Supplied entries:
=== Section Start ===
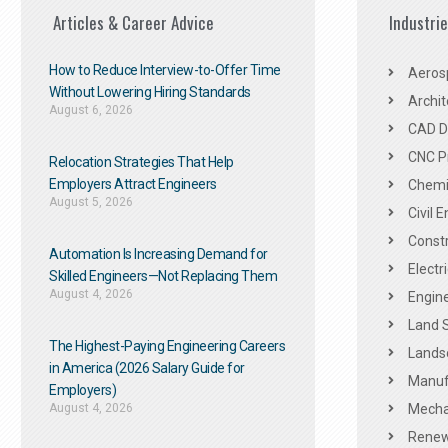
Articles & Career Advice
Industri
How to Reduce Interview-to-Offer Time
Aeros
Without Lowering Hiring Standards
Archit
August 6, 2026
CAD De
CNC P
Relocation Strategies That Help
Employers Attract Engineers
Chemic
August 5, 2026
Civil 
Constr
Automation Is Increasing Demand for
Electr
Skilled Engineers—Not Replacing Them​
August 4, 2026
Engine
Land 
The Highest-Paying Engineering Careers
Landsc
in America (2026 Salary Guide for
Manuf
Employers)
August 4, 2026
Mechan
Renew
=== Section End ===
=== Section Start ===
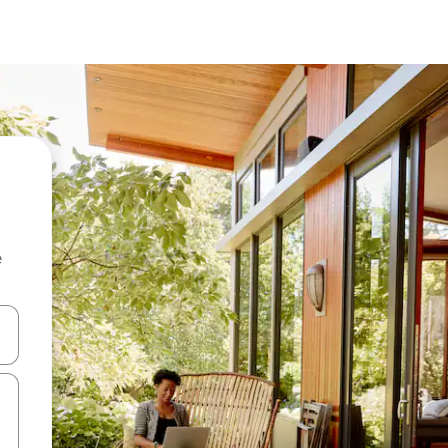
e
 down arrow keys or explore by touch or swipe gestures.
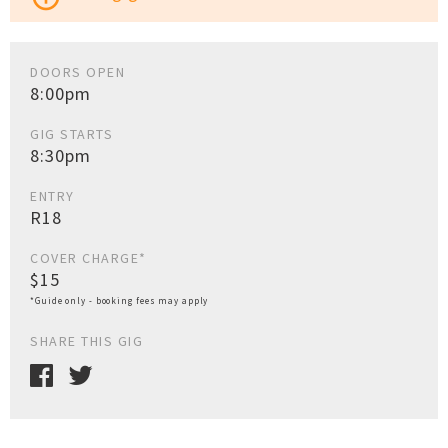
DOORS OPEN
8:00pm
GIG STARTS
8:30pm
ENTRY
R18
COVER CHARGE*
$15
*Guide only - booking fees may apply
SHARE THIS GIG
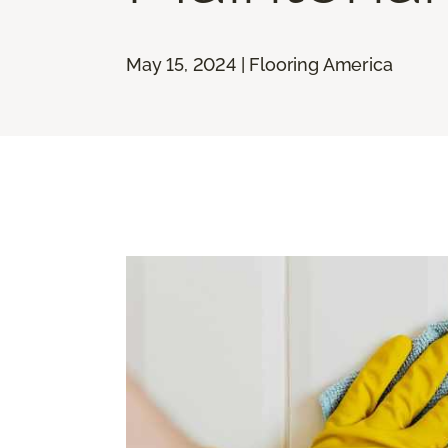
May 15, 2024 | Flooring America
=== Section End ===
=== Section Start ===
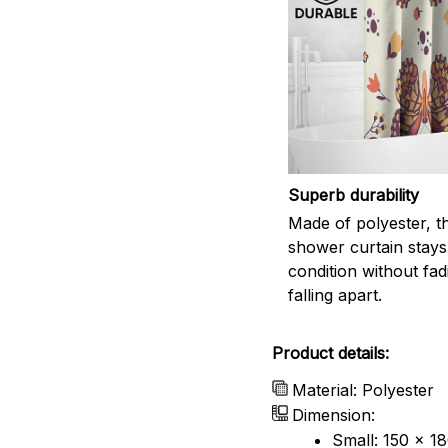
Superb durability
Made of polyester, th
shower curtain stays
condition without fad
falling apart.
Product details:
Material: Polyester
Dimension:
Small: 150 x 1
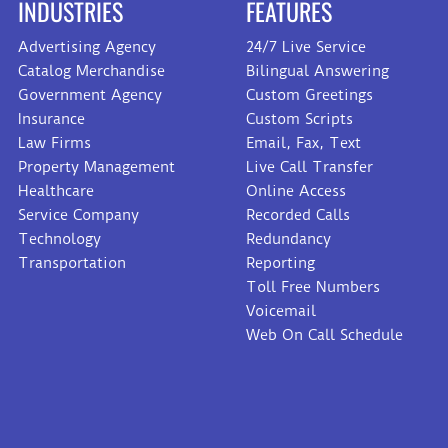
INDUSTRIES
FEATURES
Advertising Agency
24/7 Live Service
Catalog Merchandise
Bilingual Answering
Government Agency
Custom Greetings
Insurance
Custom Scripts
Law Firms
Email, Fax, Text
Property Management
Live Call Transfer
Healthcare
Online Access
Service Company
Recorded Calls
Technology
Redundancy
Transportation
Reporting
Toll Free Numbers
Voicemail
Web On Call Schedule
=== Section End ===
Exercise prompt: Transcribe the text of the entries verbatim, everything from the line containing "Superb durability" down to the line containing "Small: 150 x 1", both included.

Solution:
Superb durability
Made of polyester, th
shower curtain stays
condition without fad
falling apart.
Product details:
Material: Polyester
Dimension:
Small: 150 x 1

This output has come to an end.